Сопки всё разглаживались, и ковёр тайги выравнивался к далёкому Енисею. Соболёк уже был часть птицы. И как сведёт от неловкой позиции или холода один какой-то кусок тела, так и всего Федю свело от этого полёта, в котором сплелись и жизнь, и небыль, и краса, и погибель – и всё произошедшее в предыдущие дни и часы, а сейчас будто достигнувшее пиковой точки. И это погибельное лежание ковром на глухариной спине, и скользкое плотное перо и тепло тела под ним, и его напряжения, передающиеся Феде, и два могучих крыла по бокам. И полная тишина над тайгой, будто специально притихло всё лишнее, и даже свист ветра в пере казался убавленным небом.
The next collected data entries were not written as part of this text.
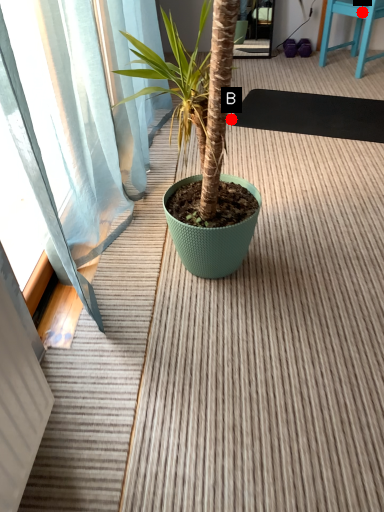
Question: Two points are circled on the image, labeled by A and B beside each circle. Which point is farther to the camera?

Choices:
 (A) A is further
 (B) B is further

Answer: (A)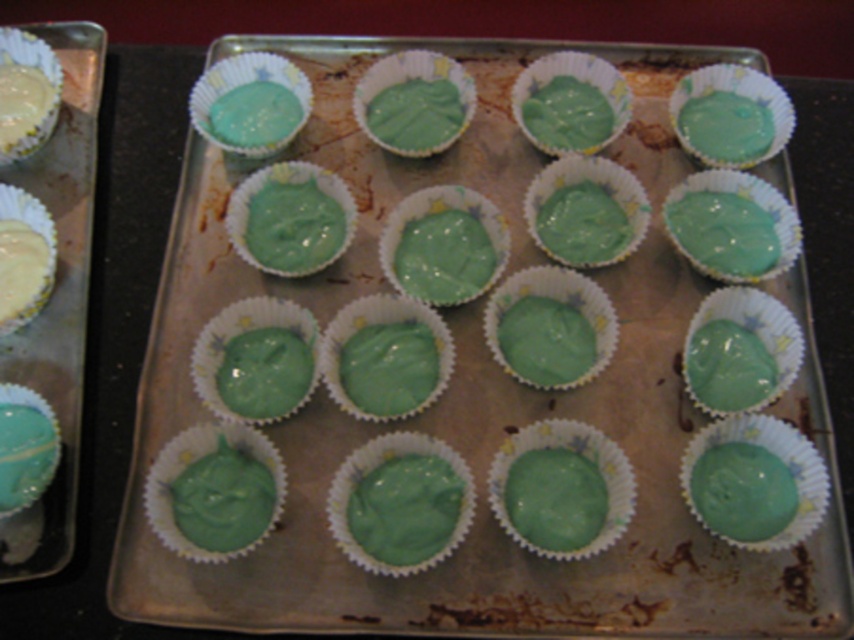
Question: Observing the image, what is the correct spatial positioning of matte green cupcake at center in reference to matte yellow muffin at upper left?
Вокруг простиралась красота, особенно немыслимая и драгоценная именно в своей неизвлекаемости. И Федя был в этой красоте не как зритель, а как пронзаемый, независимо от того, зажмуривал или открывал глаза. Красота была лишь частью обвального потока: налетающего ледяного ветра, затыкающего дыхание, мутящего кренения, сползания с глухариной спины, косого, перекошенного пространства, когда бок сопки очутился где-то сбоку, и казалось, Глухарь сейчас завалится на спину и оба рухнут… И ты, крепче обняв птицу, стараешься удержаться, и смещаешься, уходишь в сторону, силясь помочь, перевесить. А когда Глухарь, выровнявшись, начинает с шумом работать крыльями, то немыслимо напрягаешься телом, передавая птице натугу и собственных сил, а когда тот планирует, ещё сильнее приливаешься, превращаешься в пласт и плоскость… И причудливо лежишь меж крыл, которые то опускаются, то поднимаются, округло выгнутые книзу, и ты то оказываешься на спине как на горке, то в спасительной ложбине.